You cannot retroactively revoke a license for content that has already been used. But you can make informed decisions going forward.

Read the terms before posting. Every platform has a permissions section in its terms of service. It takes five minutes to find and read. Understand what you are agreeing to before you agree to it.

Set accounts to private. Public posts are available to a far broader audience and can be accessed by scrapers, data brokers, and AI training systems. Private accounts limit this exposure significantly.

Opt out of AI training where possible. Some platforms offer the ability to opt out of having your content used for AI training. This setting is typically buried and off by default. Find it and use it. On Facebook and Instagram, go to Settings, then Your Facebook Information or Privacy, and look for AI training or Generative AI options.

Watermark professional or important images. If you are a photographer, artist, or anyone whose images have commercial value, watermarking before posting is the most practical deterrent to unauthorized use. It does not prevent use but it maintains attribution and complicates misuse.

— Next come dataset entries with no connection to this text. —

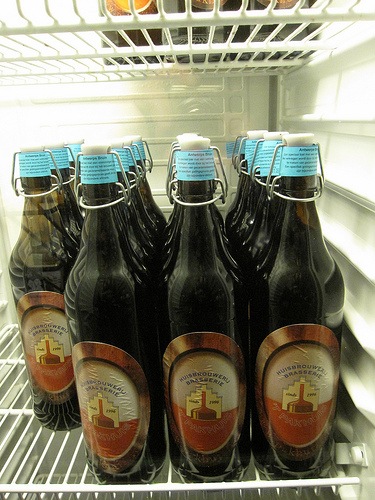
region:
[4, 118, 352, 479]
bottles standing together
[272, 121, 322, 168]
the top of the bottle is white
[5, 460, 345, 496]
the shelf is white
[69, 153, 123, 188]
the label is blue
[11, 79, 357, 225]
the inside of the refrigerator is white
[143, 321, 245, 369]
the edge of the label is brown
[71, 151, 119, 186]
the letters are black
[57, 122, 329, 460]
many bottles in a row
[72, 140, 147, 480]
a brown bottle of beer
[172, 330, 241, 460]
a lable on a beer bottle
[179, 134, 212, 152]
a cork in the bottle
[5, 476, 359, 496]
a white wire rack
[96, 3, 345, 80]
a white rack above the bottles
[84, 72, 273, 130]
a white wall with a reflection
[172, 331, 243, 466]
a gold tan and brown label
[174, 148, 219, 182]
a blue label on a bottle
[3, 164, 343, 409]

Be selective about what you post. The images that carry the most risk are those that reveal location, identity, or have significant personal or commercial value. Apply more scrutiny to these before posting. Once they are up the license clock has started.

The platforms did not take your photos. You handed them over, one post at a time, under terms you were never encouraged to read. That is not theft. But it is also not nothing. Knowing what you agreed to is the first step to deciding what you agree to next.

Copyright is not the right frame for this conversation. Control is. And on social media, once you post, control is largely gone. The question worth asking before every upload is not who owns this — it is who can use this, and what for.

Knowledge is the only real protection online.